Historicamente, a vantagem da Apple sempre foi a integração vertical: controlar o hardware, o silício, o sistema operacional e, crucialmente, a experiência do usuário. A inteligência artificial mudou essa equação. Ao confiar no Gemini como a camada de modelo fundamental, a Apple está efetivamente terceirizando o “cérebro” da Siri para um concorrente direto. É uma admissão tácita de que a empresa ficou para trás na corrida da IA generativa.

Após a explosão do ChatGPT, a abordagem mais lenta da Apple, focada excessivamente em privacidade, resultou em atrasos na Siri e numa estreia tímida da Apple Intelligence. Ao licenciar o Gemini, a empresa concede que ainda não construiu internamente um modelo de fronteira competitivo, apesar de ser a maior empresa de tecnologia de consumo do mundo.

Para o Google, é uma vitória maiúscula. O Gemini ganha acesso a mais de dois bilhões de dispositivos ativos da Apple, estendendo seu alcance muito além do ecossistema Android. O mercado reagiu imediatamente: as ações da Alphabet subiram mais de 1%, empurrando seu valor de mercado para além da marca de 4 trilhões de dólares, ultrapassando a própria Apple. No entanto, essa dependência introduz um risco de fornecedor. O roteiro de IA da Apple agora está parcialmente atrelado às prioridades e à direção técnica do Google, o que pode fazer com que os usuários do iPhone recebam versões do Gemini que estão defasadas em relação ao que roda nos dispositivos Pixel ou Android.

A controvérsia do “Liquid Glass” e o iOS 26

Enquanto a estratégia corporativa se desenrola nos bastidores, a situação na ponta do usuário final não é menos turbulenta. Existe um burburinho sobre um possível boicote ao iOS 26? Calma, não é bem assim. Se você está insatisfeito com o iOS 26 e o novo visual “Liquid Glass” (Vidro Líquido) no seu iPhone, saiba que não está sozinho. A atualização tem sido controversa, com muitos usuários atentos ao design expressando descontentamento com a estética — cujo designer, vale notar, deixou a Apple às pressas — sem mencionar o estranho novo posicionamento dos tiques de verificação.

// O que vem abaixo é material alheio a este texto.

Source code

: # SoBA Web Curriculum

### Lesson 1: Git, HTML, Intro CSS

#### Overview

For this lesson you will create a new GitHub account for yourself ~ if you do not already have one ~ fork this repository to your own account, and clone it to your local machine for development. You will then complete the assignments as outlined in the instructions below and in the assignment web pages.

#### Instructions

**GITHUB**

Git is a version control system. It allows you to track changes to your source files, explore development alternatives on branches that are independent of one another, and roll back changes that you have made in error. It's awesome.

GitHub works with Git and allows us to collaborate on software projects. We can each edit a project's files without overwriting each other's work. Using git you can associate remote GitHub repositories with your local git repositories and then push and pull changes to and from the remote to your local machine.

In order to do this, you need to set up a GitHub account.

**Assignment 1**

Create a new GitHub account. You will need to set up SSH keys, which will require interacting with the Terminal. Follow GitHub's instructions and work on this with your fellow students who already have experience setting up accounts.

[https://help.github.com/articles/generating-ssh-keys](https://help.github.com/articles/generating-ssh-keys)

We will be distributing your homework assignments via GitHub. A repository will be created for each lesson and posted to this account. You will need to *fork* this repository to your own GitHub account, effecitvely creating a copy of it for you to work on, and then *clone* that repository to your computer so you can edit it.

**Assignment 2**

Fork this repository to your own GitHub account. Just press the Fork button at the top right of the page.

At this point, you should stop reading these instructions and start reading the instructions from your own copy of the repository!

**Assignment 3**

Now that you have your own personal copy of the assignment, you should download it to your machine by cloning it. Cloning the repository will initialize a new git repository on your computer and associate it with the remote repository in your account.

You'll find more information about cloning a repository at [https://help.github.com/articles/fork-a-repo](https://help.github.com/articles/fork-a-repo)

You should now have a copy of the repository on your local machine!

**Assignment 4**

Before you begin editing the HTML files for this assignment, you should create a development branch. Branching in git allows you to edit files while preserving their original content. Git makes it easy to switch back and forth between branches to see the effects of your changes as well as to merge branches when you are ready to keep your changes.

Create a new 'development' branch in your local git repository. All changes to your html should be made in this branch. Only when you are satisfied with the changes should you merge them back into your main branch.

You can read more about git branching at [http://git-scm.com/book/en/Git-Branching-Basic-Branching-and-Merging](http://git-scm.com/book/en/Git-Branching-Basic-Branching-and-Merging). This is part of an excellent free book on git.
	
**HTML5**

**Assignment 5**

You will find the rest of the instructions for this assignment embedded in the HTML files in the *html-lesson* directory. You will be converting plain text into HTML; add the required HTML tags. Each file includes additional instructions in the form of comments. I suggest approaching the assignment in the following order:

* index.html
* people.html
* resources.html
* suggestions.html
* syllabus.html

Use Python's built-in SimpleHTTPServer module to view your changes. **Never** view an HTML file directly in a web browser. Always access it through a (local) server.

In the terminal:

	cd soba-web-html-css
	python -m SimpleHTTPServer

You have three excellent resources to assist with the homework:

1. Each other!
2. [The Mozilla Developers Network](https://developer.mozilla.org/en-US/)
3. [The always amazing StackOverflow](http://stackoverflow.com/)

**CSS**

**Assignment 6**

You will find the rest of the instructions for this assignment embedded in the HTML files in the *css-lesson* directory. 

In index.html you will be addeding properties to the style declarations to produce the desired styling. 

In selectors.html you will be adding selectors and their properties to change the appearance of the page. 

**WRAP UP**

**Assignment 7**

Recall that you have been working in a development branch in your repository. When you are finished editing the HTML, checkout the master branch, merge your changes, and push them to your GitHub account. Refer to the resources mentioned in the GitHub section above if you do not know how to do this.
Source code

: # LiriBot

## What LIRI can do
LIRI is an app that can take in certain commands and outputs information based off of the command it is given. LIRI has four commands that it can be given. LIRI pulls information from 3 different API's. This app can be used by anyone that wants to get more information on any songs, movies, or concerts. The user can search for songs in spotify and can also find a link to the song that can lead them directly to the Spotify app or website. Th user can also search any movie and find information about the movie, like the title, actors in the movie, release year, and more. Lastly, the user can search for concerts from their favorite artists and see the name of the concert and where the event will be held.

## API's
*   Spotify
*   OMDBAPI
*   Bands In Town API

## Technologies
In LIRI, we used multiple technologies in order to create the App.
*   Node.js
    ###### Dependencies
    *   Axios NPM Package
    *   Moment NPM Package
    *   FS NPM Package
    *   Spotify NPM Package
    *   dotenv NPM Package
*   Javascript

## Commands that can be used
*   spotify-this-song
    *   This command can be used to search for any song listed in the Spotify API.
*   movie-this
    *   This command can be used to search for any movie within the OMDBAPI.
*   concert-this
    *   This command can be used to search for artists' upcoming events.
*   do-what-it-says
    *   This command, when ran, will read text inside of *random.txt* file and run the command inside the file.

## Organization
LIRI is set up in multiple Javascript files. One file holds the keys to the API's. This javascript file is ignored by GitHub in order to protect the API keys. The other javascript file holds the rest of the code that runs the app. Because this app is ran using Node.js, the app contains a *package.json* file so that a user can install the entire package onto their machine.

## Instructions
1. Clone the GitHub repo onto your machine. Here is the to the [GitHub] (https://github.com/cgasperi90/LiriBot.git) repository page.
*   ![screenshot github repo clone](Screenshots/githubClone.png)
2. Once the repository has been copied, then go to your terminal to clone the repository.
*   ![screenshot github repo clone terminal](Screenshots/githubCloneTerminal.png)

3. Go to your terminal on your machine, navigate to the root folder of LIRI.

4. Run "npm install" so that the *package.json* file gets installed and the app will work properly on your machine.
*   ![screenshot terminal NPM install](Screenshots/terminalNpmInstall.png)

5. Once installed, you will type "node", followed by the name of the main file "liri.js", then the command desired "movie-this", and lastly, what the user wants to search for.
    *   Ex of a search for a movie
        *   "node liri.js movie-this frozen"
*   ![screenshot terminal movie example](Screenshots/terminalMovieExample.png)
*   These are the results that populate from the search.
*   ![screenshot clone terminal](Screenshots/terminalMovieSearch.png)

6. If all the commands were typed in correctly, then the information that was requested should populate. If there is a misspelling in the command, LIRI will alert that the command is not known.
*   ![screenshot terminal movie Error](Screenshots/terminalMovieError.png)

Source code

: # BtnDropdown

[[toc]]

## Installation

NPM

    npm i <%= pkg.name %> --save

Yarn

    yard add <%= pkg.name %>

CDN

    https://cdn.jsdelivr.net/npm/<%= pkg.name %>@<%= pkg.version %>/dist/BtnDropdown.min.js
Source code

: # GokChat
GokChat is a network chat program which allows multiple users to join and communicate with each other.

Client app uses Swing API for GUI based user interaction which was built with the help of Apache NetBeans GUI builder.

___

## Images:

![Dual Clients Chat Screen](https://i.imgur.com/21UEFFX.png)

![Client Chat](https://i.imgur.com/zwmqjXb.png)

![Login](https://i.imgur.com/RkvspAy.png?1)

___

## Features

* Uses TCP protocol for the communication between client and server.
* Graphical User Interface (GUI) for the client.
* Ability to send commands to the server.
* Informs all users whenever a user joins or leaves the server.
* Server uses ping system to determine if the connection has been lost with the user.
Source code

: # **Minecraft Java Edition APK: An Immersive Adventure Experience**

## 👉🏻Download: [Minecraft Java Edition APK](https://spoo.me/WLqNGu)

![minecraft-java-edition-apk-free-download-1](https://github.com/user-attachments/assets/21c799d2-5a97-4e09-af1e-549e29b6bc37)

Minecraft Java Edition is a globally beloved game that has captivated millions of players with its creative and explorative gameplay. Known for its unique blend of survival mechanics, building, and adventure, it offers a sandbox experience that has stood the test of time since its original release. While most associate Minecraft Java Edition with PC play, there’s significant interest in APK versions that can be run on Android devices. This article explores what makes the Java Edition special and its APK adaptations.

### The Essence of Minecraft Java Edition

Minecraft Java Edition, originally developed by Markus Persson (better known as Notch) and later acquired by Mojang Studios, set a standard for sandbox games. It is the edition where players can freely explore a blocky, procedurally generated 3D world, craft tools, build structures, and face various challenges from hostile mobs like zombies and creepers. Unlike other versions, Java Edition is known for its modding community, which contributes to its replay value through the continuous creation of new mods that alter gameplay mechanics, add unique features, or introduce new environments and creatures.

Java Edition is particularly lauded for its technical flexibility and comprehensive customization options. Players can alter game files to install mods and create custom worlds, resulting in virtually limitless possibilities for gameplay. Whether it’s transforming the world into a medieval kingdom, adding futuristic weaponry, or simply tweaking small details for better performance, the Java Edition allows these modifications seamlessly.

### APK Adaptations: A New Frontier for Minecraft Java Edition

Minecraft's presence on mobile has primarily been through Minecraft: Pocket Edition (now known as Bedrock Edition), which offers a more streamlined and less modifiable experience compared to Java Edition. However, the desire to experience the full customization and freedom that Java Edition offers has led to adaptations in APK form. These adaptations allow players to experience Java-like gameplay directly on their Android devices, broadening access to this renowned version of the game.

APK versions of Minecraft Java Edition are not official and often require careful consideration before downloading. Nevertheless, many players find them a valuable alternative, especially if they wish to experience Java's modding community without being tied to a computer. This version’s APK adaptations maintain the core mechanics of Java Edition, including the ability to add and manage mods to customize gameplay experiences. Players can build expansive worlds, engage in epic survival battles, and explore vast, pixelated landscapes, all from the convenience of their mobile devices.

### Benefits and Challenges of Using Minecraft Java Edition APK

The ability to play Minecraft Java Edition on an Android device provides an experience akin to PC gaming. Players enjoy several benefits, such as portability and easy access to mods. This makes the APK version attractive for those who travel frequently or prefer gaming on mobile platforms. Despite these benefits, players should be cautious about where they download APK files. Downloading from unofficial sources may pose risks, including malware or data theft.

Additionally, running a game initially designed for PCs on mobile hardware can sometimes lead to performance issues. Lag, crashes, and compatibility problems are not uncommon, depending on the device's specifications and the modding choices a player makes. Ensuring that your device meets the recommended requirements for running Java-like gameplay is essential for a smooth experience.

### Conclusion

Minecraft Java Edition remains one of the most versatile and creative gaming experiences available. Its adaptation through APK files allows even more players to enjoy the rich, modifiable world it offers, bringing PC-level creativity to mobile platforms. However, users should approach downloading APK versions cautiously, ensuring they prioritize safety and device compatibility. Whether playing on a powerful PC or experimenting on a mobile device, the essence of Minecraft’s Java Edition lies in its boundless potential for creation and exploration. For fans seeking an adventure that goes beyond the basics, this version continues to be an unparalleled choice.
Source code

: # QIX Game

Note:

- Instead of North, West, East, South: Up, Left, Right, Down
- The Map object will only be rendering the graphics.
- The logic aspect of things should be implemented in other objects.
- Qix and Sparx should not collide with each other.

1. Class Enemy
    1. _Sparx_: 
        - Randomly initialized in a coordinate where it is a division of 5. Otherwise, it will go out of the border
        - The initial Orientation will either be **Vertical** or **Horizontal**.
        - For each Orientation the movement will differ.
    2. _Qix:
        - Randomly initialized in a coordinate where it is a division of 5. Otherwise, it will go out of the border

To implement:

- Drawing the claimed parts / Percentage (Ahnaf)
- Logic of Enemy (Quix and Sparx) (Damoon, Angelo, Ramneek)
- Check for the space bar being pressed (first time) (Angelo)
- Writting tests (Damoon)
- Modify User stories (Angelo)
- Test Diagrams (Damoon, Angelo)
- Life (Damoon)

Outros relatam que a bateria está drenando mais rápido do que na atualização anterior, que, de forma confusa, se chamava iOS 18, antes da Apple mudar para um sistema de numeração baseado no ano. Olhando superficialmente para os números de adoção, um boicote pareceria real. A Statcounter, normalmente confiável, estima que menos de 5% dos usuários de iPhone estão na versão mais recente, o iOS 26.2, com outros 10% utilizando a versão 26.1. A grande maioria ainda estaria em alguma versão do iOS 18, com cerca de 4% dos usuários vivendo perigosamente no iOS 16 ou 15, mais expostos a falhas de segurança conhecidas.

Um bug nas estatísticas

Mas há um detalhe crucial nessa história: existe um pequeno bug no Safari. Detectado inicialmente pelo desenvolvedor Nick Heer, esse erro faz com que os iPhones relatem incorretamente que estão rodando o iOS 18.7 — a versão mais popular do iOS 18, segundo a Statcounter. Isso distorce completamente a percepção da adesão ao novo sistema.

Muitos usuários de Chrome podem se surpreender, mas o Safari é dominante, especialmente em celulares. O navegador da Apple ultrapassou um bilhão de usuários em 2022 e não olhou para trás. A própria Statcounter observa que 51% de todos os usuários de navegadores móveis nos EUA, incluindo donos de Android, utilizam o Safari.

Estamos diante de um cenário onde duas verdades coexistem. Pode haver, de fato, um descontentamento incomum entre os usuários do iOS 26 — a rejeição ao Liquid Glass é visível online —, mas as pessoas podem estar atualizando seus aparelhos mesmo assim. Teremos que esperar a Apple corrigir esse bug do Safari, presumivelmente no iOS 26.3, para termos certeza dos números. Até lá, a Apple segue navegando águas agitadas, tentando equilibrar a insatisfação com o design de seu software e a necessidade crítica de não perder a relevância na era da inteligência artificial.